Fukuro mujina & kinutanuki

Greetings yokai lovers!

Today’s yokai painting is the last one of 2018. Winter vacation starts next week, and I’m looking forward to a fun Oshogatsu, the Japanese New Year. It’s my favorite Japanese holiday (nothing will take the crown away from Halloween as my favorite holiday of the year).

I’m just hinting a bit at Christmas with this painting. The snowflakes on the bag and the red kimono reminiscent of Santa’s suit are as far as I can safely go to put “outside” things into a yokai illustration. However, the badger carrying a huge sack full of stuff down a hallway at night is so Santa-like that I just couldn’t resist!

During winter vacation I will be planning a few things for 2019. In addition to continuing with new yokai for yokai.com (and future books), I have been longing to try a more narrative style of storytelling. It’s one thing to talk about yokai, but one thing I keep getting requests for is more and longer yokai stories. So, I am planning to work on a few short tales in comic form. It’s still too early to comment on what that will look like or where it will go, but I will share the progress during 2019 here alongside the standard yokai profiles.

Anyway, I would like to thank everyone for your generous support in 2018, and I hope you’ll stay with me for 2019 as well. And I wish every one a very happy holiday season!

– Matt

Fukuro mujina
http://yokai.com/fukuromujina/
袋狢
ふくろむじな

TRANSLATION: bag badger
HABITAT: human-inhabited areas

APPEARANCE: Fukuro mujina look like mujina (badgers; however this word sometimes refers to tanuki as well) dressed in human clothes and make up resembling ancient noblewomen. A very large sack is slung over their shoulder.

ORIGINS: Mujina are known to be tricksters, dressing up in various human costumes and masquerading as people. However, because this yōkai originally appears in a collection of tsukumogami, it is likely that fukuro mujina are actually haunted bags which take on the appearance of mujina, rather than mujina pretending to be humans.

Fukuro mujina was invented by Toriyama Sekien and appears in his Hyakki tsurezure bukuro, however it was based on illustrations from much older yōkai picture scrolls. Sekien inserts a pun into his description of the fukuro mujina, referring to an old proverb: “to price a badger in a hole.” The meaning of this idiom is that it is difficult to estimate the value of something you do not yet possess. It is similar to the English phrase “to count your chickens before they are hatched.”

Kunitanuki
http://yokai.com/kinutanuki/
絹狸
きぬたぬき

TRANSLATION: silk tanuki
HABITAT: human-inhabited areas

APPEARANCE: Kinutanuki are silk products which have transformed into tsukumogami. They sprout heads, feet, and tails which resemble those of tanuki.

ORIGINS: Toriyama Sekien invented kinutanuki for his book Hyakki tsurezure bukuro. While tanuki are famous for their unmatched ability to shape shift into various objects, because this appears in a book of tsukumogami, it is unclear if kinutanuki are tanuki disguised as silk, or simply pieces of silk which have grown a soul and taken on the form of tanuki.
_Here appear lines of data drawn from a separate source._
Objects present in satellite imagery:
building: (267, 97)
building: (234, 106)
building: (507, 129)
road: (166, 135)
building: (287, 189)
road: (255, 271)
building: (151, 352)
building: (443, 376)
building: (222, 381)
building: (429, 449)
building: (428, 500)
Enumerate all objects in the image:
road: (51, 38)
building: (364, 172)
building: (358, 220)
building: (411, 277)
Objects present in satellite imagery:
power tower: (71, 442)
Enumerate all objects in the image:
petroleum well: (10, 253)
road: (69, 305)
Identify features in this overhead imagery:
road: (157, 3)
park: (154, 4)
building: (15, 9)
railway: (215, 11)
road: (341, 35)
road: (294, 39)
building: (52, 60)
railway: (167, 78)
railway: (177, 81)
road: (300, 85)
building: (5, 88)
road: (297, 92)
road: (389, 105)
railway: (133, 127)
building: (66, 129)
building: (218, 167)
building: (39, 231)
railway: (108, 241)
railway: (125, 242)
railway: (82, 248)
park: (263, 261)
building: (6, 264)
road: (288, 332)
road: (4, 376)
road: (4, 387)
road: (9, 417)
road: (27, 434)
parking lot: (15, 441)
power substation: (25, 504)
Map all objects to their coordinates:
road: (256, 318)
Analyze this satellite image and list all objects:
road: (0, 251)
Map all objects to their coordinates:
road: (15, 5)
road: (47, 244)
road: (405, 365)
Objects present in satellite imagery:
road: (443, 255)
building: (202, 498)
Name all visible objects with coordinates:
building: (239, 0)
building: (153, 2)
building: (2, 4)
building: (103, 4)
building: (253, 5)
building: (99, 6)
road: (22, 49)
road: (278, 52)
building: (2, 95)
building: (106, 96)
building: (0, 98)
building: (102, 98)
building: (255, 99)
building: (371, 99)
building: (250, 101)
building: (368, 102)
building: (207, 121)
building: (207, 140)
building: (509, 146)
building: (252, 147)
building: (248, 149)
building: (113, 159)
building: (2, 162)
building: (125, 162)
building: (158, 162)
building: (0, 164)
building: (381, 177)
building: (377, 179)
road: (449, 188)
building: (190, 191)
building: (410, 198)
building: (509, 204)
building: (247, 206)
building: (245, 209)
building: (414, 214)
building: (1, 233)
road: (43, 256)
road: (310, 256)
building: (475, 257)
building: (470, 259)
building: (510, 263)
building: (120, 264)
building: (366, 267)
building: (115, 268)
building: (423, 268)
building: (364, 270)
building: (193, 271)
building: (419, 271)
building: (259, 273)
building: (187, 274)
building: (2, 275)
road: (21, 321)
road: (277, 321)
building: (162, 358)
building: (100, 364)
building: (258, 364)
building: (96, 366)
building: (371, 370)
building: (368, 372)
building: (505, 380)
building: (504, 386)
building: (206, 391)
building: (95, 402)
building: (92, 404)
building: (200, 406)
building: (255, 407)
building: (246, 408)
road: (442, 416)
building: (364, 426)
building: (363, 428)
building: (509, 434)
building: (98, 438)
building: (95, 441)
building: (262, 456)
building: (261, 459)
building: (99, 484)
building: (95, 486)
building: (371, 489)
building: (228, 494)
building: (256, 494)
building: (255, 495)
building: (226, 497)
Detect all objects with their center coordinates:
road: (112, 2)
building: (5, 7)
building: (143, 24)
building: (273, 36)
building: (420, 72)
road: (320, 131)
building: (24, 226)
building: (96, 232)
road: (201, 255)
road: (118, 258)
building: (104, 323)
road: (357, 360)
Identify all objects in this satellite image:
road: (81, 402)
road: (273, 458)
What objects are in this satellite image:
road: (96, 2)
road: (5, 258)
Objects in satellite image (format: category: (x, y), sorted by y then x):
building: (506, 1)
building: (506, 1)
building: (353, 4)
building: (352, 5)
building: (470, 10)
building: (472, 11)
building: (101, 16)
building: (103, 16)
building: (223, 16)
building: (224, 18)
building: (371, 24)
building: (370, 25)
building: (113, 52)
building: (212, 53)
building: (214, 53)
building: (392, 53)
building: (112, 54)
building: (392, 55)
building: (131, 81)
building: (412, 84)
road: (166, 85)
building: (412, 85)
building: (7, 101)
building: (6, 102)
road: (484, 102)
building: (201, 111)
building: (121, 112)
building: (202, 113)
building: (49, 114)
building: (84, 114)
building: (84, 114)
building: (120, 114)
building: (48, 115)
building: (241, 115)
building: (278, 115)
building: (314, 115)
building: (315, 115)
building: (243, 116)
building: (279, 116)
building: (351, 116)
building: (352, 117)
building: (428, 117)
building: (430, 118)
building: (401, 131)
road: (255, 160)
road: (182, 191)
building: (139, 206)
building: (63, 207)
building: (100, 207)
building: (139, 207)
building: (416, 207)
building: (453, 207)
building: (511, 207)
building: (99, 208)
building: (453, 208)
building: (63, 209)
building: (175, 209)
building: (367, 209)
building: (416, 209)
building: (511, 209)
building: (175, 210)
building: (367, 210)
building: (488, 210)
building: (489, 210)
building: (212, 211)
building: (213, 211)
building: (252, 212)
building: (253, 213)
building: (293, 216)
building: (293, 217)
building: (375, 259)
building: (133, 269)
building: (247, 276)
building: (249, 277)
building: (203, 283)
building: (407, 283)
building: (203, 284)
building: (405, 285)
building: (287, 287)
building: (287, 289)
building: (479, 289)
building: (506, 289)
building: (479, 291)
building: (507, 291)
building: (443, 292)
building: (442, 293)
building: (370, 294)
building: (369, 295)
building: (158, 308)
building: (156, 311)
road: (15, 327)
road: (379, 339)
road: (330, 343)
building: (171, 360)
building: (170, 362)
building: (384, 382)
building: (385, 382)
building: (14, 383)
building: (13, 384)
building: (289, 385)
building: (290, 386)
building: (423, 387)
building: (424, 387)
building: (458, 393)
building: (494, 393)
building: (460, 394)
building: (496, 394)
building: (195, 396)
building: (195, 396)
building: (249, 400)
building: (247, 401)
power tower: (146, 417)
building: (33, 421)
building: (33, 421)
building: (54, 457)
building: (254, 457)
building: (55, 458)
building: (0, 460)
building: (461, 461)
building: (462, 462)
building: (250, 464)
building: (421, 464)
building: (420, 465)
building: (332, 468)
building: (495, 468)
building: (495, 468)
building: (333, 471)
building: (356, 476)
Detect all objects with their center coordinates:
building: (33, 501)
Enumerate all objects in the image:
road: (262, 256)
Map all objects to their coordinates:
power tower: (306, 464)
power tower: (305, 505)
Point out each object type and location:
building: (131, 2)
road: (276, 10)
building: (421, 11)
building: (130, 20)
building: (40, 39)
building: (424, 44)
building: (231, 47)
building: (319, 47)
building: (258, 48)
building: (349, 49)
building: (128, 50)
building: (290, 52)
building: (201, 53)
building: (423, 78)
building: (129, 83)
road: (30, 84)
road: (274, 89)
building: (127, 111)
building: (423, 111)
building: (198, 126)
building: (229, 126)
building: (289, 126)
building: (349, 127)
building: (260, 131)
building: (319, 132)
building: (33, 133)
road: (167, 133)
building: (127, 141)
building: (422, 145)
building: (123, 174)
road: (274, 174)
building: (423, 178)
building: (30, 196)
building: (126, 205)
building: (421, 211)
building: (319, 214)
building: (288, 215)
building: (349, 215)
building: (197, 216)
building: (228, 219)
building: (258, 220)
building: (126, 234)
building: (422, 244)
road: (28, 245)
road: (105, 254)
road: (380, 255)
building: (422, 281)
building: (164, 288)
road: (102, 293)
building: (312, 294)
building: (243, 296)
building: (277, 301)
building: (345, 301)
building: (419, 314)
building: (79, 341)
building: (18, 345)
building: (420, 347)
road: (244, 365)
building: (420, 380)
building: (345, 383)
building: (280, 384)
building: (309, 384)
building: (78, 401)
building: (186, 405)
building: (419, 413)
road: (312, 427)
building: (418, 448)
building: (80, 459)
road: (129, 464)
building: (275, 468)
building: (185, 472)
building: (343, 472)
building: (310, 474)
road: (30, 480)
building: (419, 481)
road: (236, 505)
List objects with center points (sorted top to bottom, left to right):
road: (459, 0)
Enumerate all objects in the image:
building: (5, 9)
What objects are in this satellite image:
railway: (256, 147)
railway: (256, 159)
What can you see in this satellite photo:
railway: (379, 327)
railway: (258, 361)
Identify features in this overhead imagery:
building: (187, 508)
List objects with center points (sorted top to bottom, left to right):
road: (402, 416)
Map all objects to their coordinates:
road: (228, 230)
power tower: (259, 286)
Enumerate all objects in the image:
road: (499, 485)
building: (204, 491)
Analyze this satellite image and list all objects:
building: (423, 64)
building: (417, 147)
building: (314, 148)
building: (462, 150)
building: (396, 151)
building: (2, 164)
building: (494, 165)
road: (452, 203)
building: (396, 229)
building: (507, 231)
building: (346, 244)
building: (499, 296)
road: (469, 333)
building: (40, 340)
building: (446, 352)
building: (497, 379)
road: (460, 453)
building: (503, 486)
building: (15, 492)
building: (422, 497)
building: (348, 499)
The name kinutanuki contained a number of puns. Traditionally, when silk was made it was taken to a river and beaten with a wooden board called a kinuta to soften it. Tanuki are famous for beating their bellies like drums. The name kinutanuki is to be a pun connecting this beating action, and literally combining the words kinuta and tanuki.

On top of that, Sekien’s description references a famous type of Japanese silk known as Hachijō silk. Written with different kanji, hachijō also means “eight tatami mats.” According to folklore, tanuki possess the ability to enlarge their scrotums up to eight tatami mats in size, and morph them into various shapes. This wordplay doubles down on the association of silk with tanuki.